Extract provided:
▽

Multi-Draw Indirect (MDI)

ogl

This is part of a tutorial series teaching advanced modern OpenGL. To use all features to their fullest you will need to target OpenGL 4.6. These articles assume you have familiarity with OpenGL.

With older versions of OpenGL we had access to draw commands such as glDrawArrays, glDrawElements, or glDrawElementsInstanced. Improving performance would be about doing things like maximizing the use of instancing.

With the latest versions of OpenGL the API introduced the concept of Multi-Draw Indirect (MDI). MDI opens the door to a totally new approach to generating draw commands which supports parallel command creation (either with multiple CPU cores or even on the GPU) and at the same time reduces the amount of time the CPU has to spend submitting draw calls to the driver. It also allows us to reuse draw commands from previous frames if nothing has changed.

How Multi-Draw Indirect (MDI) Differs From Old Methods

The primary difference is that instead of submitting each draw call manually (instanced or non-instanced, indexed or non-indexed), draw calls are instead packed into a GPU buffer which gets bound to the GL_DRAW_INDIRECT_BUFFER target before drawing. This means that instead of submitting multiple draw commands in a row, we instead submit every draw call that’s currently in the bound GPU buffer at once.

△

Short task a:
Reproduce the full text on Multi-Draw Indirect in OpenGL without any changes.

Exercise data:

▽

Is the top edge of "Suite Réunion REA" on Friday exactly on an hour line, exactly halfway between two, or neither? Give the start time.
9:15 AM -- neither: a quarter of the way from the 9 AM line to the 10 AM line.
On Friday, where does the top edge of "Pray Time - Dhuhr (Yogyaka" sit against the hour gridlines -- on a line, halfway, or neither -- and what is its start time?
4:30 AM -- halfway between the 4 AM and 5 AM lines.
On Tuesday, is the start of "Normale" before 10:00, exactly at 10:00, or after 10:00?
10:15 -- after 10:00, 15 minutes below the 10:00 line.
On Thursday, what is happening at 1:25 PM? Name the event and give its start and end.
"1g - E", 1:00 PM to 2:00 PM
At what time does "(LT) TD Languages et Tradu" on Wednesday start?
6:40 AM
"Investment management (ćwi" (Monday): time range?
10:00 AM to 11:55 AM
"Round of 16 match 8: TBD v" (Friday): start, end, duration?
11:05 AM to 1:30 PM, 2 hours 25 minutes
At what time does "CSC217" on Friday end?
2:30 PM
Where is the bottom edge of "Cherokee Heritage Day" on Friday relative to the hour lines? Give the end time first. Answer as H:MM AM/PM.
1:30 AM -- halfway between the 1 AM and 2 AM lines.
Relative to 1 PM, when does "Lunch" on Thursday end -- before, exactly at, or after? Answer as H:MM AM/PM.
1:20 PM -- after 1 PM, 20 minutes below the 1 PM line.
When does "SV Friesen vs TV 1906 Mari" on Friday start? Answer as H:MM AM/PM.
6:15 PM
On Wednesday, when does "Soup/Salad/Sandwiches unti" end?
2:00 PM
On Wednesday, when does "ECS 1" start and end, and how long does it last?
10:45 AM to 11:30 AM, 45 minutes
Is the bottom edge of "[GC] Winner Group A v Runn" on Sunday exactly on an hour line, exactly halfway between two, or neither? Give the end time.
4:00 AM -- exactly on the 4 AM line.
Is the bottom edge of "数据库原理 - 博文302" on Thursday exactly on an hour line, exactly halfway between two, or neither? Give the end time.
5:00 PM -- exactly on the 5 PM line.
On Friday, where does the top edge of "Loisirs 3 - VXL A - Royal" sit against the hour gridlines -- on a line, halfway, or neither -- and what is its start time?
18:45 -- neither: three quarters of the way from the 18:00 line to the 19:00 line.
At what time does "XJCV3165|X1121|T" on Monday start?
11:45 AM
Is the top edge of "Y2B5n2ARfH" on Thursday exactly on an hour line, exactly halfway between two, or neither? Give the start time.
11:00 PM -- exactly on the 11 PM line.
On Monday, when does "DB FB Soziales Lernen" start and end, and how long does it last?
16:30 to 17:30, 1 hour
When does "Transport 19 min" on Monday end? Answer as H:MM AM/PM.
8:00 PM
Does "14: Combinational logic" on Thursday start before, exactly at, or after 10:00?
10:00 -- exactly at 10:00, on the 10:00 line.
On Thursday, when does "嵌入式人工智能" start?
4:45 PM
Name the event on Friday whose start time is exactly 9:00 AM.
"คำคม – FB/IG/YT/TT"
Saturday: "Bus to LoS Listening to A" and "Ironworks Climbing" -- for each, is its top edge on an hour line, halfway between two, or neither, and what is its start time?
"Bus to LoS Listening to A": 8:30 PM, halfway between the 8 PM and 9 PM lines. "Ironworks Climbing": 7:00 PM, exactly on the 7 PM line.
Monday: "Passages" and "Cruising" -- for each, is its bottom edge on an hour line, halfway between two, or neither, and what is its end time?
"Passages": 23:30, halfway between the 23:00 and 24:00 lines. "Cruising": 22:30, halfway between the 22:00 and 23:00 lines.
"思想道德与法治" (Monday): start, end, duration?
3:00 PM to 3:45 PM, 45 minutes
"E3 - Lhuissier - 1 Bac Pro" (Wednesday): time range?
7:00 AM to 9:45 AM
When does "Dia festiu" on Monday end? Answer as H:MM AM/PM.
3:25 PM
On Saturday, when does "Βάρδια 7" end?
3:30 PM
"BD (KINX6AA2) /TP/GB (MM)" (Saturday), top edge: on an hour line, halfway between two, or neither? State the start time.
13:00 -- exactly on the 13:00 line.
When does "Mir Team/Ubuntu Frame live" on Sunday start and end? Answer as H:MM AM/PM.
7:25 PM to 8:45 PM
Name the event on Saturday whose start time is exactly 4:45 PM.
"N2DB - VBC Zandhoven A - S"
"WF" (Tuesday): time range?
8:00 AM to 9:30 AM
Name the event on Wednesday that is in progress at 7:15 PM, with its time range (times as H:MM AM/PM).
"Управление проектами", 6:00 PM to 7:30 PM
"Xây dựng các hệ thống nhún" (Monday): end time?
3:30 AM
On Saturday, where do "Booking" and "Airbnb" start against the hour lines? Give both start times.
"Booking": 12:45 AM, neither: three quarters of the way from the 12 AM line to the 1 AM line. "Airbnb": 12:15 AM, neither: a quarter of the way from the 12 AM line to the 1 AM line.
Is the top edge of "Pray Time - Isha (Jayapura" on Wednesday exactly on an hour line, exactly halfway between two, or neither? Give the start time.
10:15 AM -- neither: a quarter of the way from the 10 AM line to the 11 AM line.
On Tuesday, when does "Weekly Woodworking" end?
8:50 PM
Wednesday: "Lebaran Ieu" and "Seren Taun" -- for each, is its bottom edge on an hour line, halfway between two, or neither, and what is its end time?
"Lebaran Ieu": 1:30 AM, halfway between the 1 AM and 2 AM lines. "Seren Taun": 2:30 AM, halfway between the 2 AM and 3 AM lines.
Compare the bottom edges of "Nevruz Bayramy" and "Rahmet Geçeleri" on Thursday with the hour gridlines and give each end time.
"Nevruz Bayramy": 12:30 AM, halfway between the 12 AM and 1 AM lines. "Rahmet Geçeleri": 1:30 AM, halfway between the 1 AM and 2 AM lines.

△

Short task b:
Give the number of lines in the records above that contain the word "Passages", treating uppercase and lowercase as different. Reply with the number only.

Output a:
Multi-Draw Indirect (MDI)

ogl

This is part of a tutorial series teaching advanced modern OpenGL. To use all features to their fullest you will need to target OpenGL 4.6. These articles assume you have familiarity with OpenGL.

With older versions of OpenGL we had access to draw commands such as glDrawArrays, glDrawElements, or glDrawElementsInstanced. Improving performance would be about doing things like maximizing the use of instancing.

With the latest versions of OpenGL the API introduced the concept of Multi-Draw Indirect (MDI). MDI opens the door to a totally new approach to generating draw commands which supports parallel command creation (either with multiple CPU cores or even on the GPU) and at the same time reduces the amount of time the CPU has to spend submitting draw calls to the driver. It also allows us to reuse draw commands from previous frames if nothing has changed.

How Multi-Draw Indirect (MDI) Differs From Old Methods

The primary difference is that instead of submitting each draw call manually (instanced or non-instanced, indexed or non-indexed), draw calls are instead packed into a GPU buffer which gets bound to the GL_DRAW_INDIRECT_BUFFER target before drawing. This means that instead of submitting multiple draw commands in a row, we instead submit every draw call that’s currently in the bound GPU buffer at once.

Output b:
2